Update the records below by changing every "range of Y values" to "spread of Y values", keeping everything else the same, and leave the pictures out of your answer.

== STORED DATA

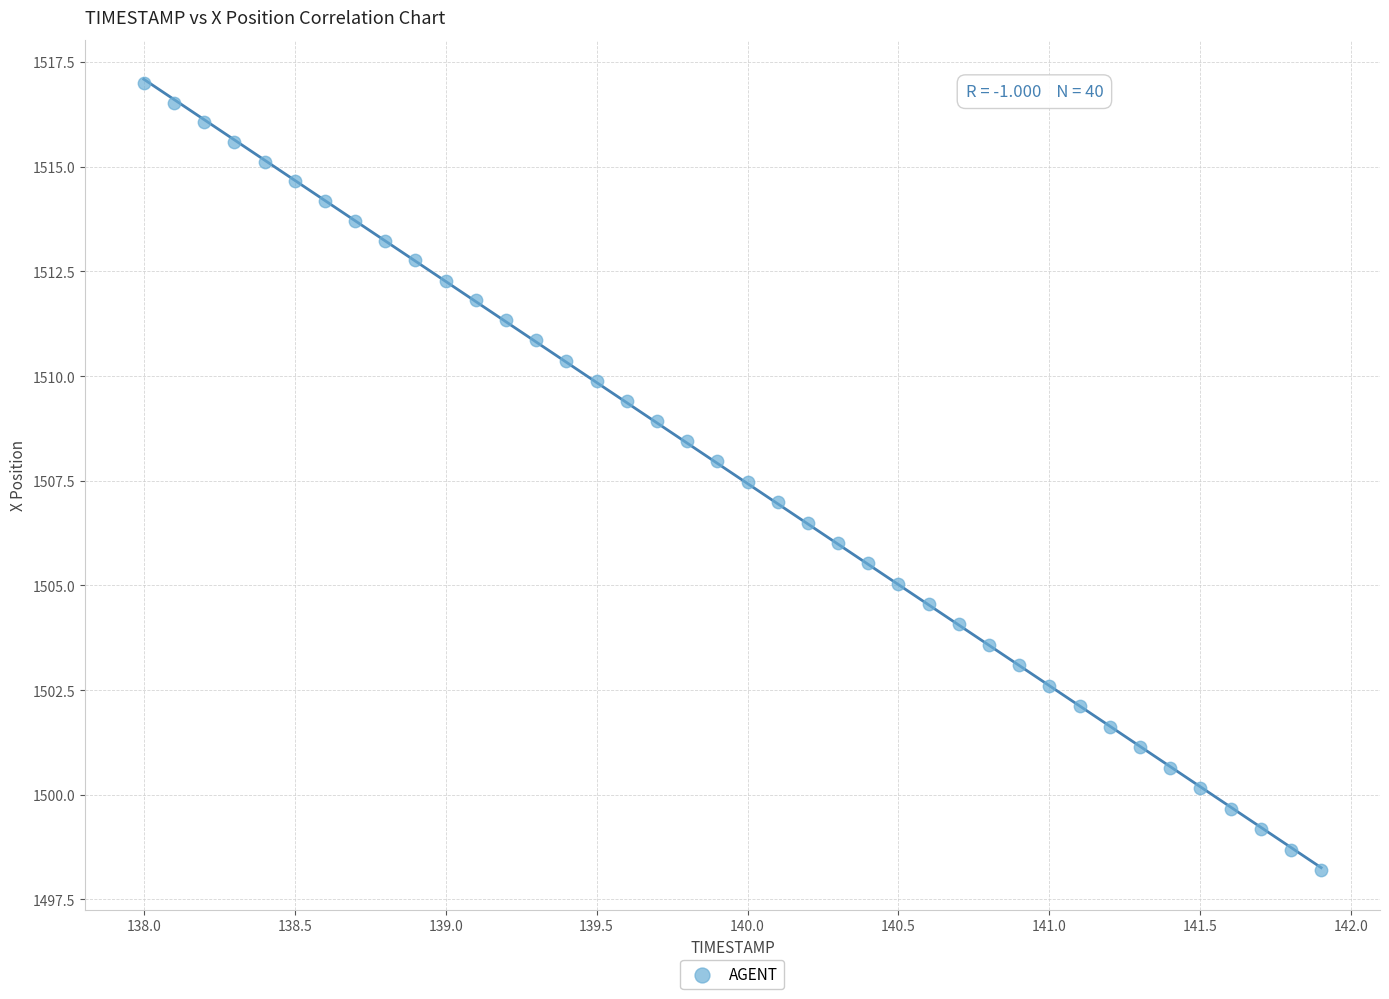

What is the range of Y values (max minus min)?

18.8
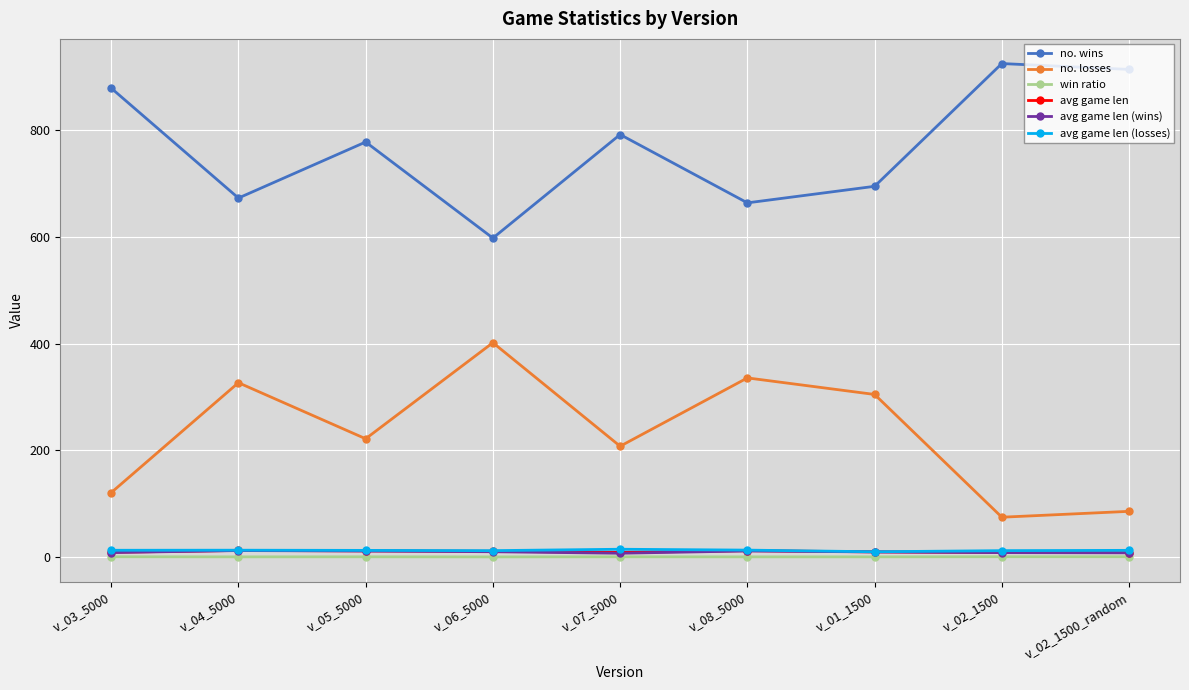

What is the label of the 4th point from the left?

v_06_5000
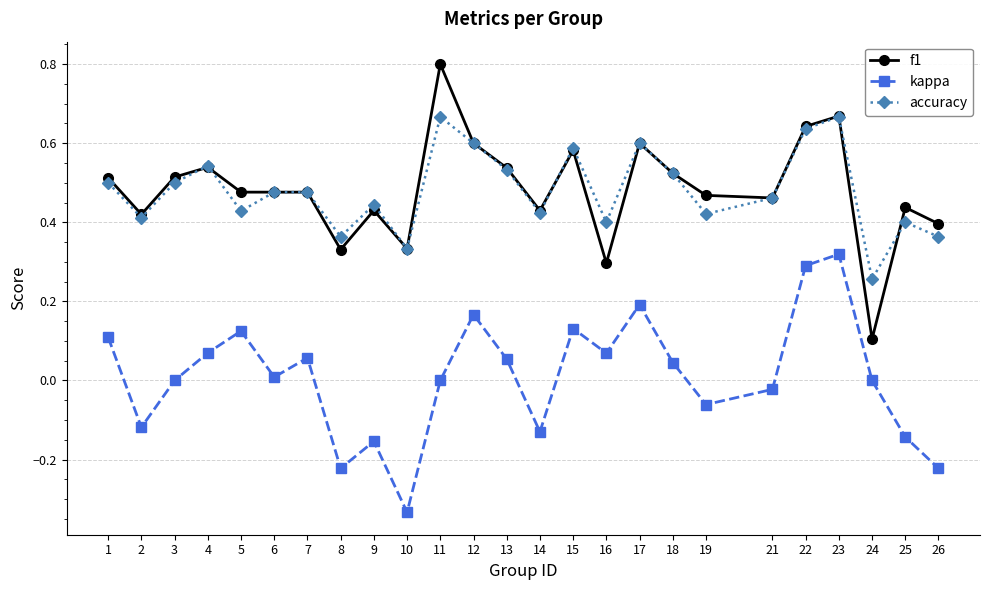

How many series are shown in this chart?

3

====

● PROBLEM SOLUTION
What is the spread of Y values (max minus min)?

18.8

What is the label of the 4th point from the left?

v_06_5000

How many series are shown in this chart?

3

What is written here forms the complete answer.